Bulls can live 20 years, but they aren’t much good to the herd after ten. Bull markets are probably the same. This one is ten years’ long in the tooth, but it’s weathered a number of “storms” along the way, so many investors could need to get quite scared before they sell. The scariest thing for me is the global trend toward authoritarianism; you can check a lot of boxes to compare the first part of the last century with today. I could probably list six or seven parallels. Protectionism is a big one. Wealth inequality is another. That progression didn’t end well to put it mildly.

Depending on the polls, some money might soon begin to “stay away” from the 2020 elections for fear of progressive policies that may reverse the current trend and provide welfare to the needy at the expense of the wealthy. Traditionally, it’s bad for stocks when lower-income people have more to spend (go figure).

The most noteworthy recent event –No, not the latest tariff drumbeat–was the sense that the Fed will become the “buyer of last resort.”  In other words, they are poised to lower rates (or possibly even resume QE?) if the economy begins to falter. For example. on Friday the jobs number was much lower than expected, but the market rallied on the news. Why?  –Because then the Fed will come to the rescue! This is the equivalent of the opioid addict happy to have been hit by a car in order to get a new prescription.

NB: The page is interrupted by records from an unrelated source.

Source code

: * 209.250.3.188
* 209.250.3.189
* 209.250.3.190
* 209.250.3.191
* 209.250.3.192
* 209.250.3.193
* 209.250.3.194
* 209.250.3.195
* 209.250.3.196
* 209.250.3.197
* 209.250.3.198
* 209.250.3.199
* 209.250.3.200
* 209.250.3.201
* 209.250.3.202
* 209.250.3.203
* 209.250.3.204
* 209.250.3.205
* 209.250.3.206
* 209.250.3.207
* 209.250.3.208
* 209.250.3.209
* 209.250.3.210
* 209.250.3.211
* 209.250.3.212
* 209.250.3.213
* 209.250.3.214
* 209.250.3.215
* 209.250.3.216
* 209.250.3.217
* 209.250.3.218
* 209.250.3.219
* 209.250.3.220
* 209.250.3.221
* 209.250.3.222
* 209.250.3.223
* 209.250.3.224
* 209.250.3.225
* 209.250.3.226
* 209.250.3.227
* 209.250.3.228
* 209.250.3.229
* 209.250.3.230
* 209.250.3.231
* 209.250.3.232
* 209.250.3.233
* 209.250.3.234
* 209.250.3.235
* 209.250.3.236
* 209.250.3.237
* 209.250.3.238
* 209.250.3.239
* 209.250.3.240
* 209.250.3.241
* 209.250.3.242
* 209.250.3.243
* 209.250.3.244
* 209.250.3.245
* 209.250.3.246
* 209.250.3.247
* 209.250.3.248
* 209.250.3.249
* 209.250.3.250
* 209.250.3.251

Much of the above considers the fundamental picture, but the technical picture bears watching. Here’s a chart of the QQQ, the big technology stocks. If they go, the broader market will follow.  The “wedge” I drew (some call it a “megaphone”) implies that the range from high to low keeps getting wider and wider. It’s often considered an exhaustion or topping pattern. The idea is that if the market can’t get to the top of the range this time, it might test the lows again. Pay attention to the 192 level for the QQQ. If the market can break through that, it might be okay for a while. The circled area could represent a “divergence,” but it’s too soon to tell.

This next chart merely offers perspective on the broader market, the SP500 index. Note that the slope of the rise is only equaled by the period leading up to the tech crash of 2000. The percentage of the move was similar, too–about 250 percent rise from bottom to top in each case.

Despite the somewhat ominous pictures here, there’s nothing to say the market can’t keep going. My point is that this is another important juncture for the markets and if they can’t muster a new high soon, it’s not auspicious at all.